Provided data Block Start
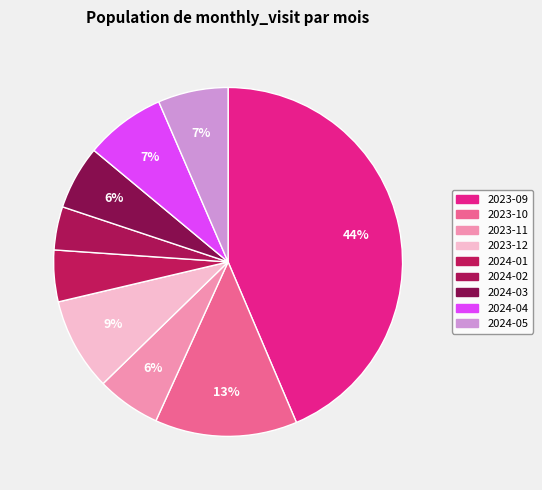

Is it true that 2024-02 is 1% of the pie?

False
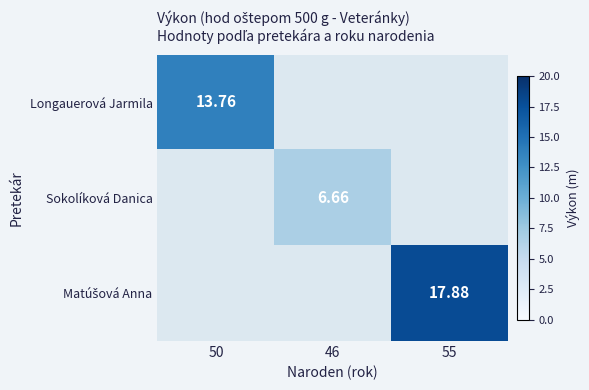

Is the value of Longauerová Jarmila at 50 greater than the value of Sokolíková Danica at 46?

Yes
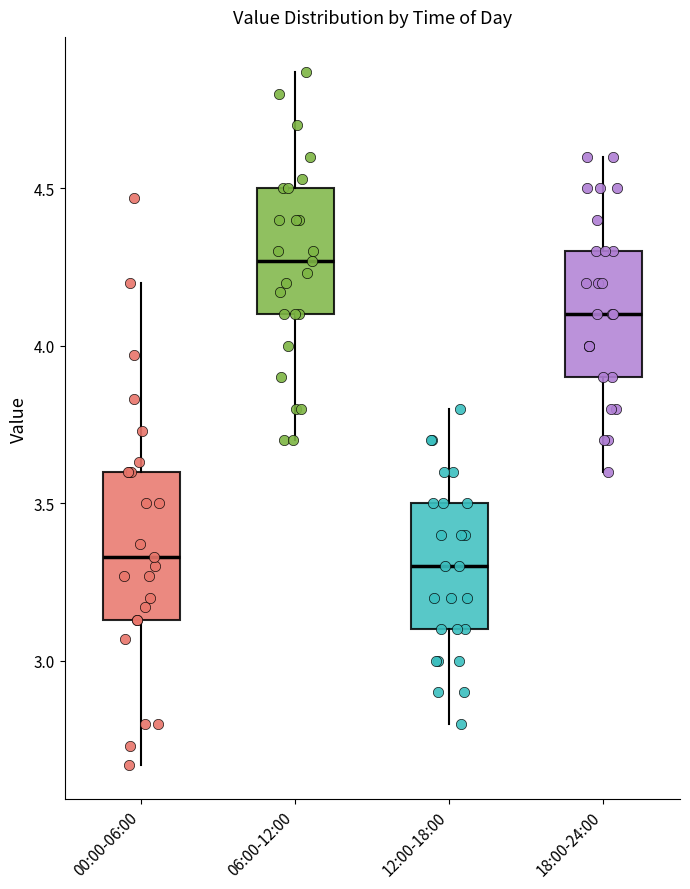

Reading left to right, transcribe this box plot: for each box, give where its median line is, the range the box spans, and where its two whiskers end, as read against the y-axis. The values are not printed on the chart, so give them approximately, as read against the axis.

00:00-06:00: median 3.35, box 3.15 to 3.60, whiskers 2.65 to 4.20
06:00-12:00: median 4.25, box 4.10 to 4.50, whiskers 3.70 to 4.85
12:00-18:00: median 3.30, box 3.10 to 3.50, whiskers 2.80 to 3.80
18:00-24:00: median 4.10, box 3.90 to 4.30, whiskers 3.60 to 4.60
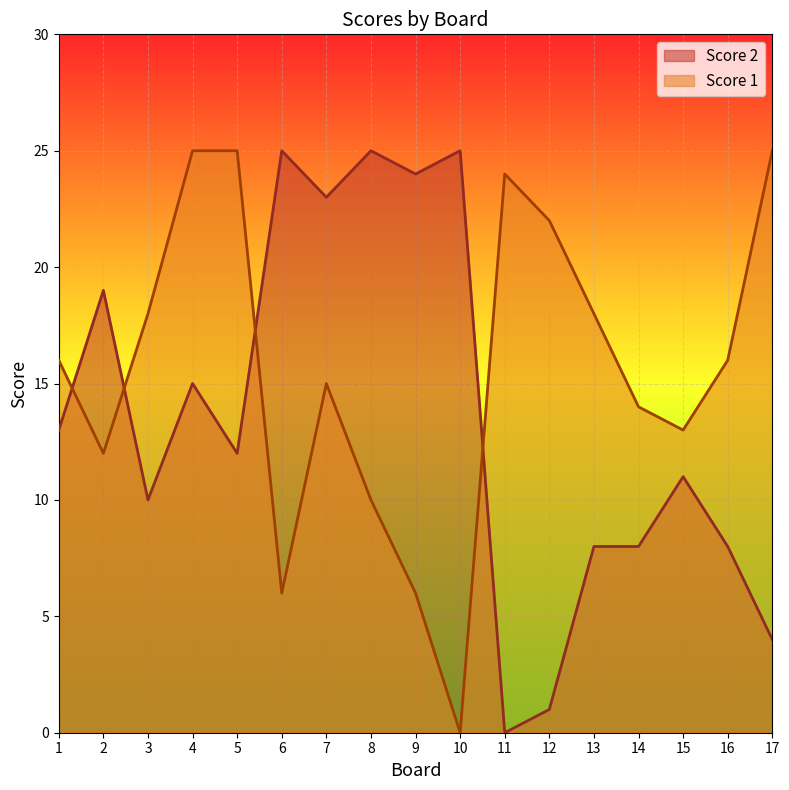

True or false: Score 1 has more than 2 interior local peaks.

False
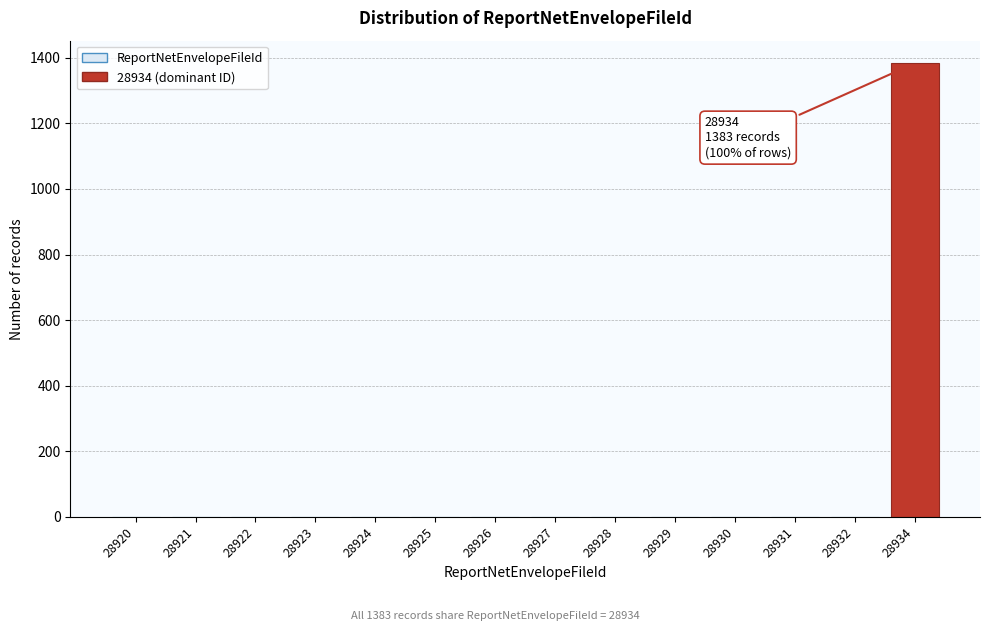

Reading left to right, what are all the values shown in this chart?

28920=0	28921=0	28922=0	28923=0	28924=0	28925=0	28926=0	28927=0	28928=0	28929=0	28930=0	28931=0	28932=0	28934=1383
Provided data Block End
(Required work) Lay out the chart material above as a JSON list of strings with one string per line, skipping blank lines and leaving out the pictures.

(Expected output)
[
  "Is it true that 2024-02 is 1% of the pie?",
  "False",
  "Is the value of Longauerová Jarmila at 50 greater than the value of Sokolíková Danica at 46?",
  "Yes",
  "Reading left to right, transcribe this box plot: for each box, give where its median line is, the range the box spans, and where its two whiskers end, as read against the y-axis. The values are not printed on the chart, so give them approximately, as read against the axis.",
  "00:00-06:00: median 3.35, box 3.15 to 3.60, whiskers 2.65 to 4.20",
  "06:00-12:00: median 4.25, box 4.10 to 4.50, whiskers 3.70 to 4.85",
  "12:00-18:00: median 3.30, box 3.10 to 3.50, whiskers 2.80 to 3.80",
  "18:00-24:00: median 4.10, box 3.90 to 4.30, whiskers 3.60 to 4.60",
  "True or false: Score 1 has more than 2 interior local peaks.",
  "False",
  "Reading left to right, what are all the values shown in this chart?",
  "28920=0\t28921=0\t28922=0\t28923=0\t28924=0\t28925=0\t28926=0\t28927=0\t28928=0\t28929=0\t28930=0\t28931=0\t28932=0\t28934=1383"
]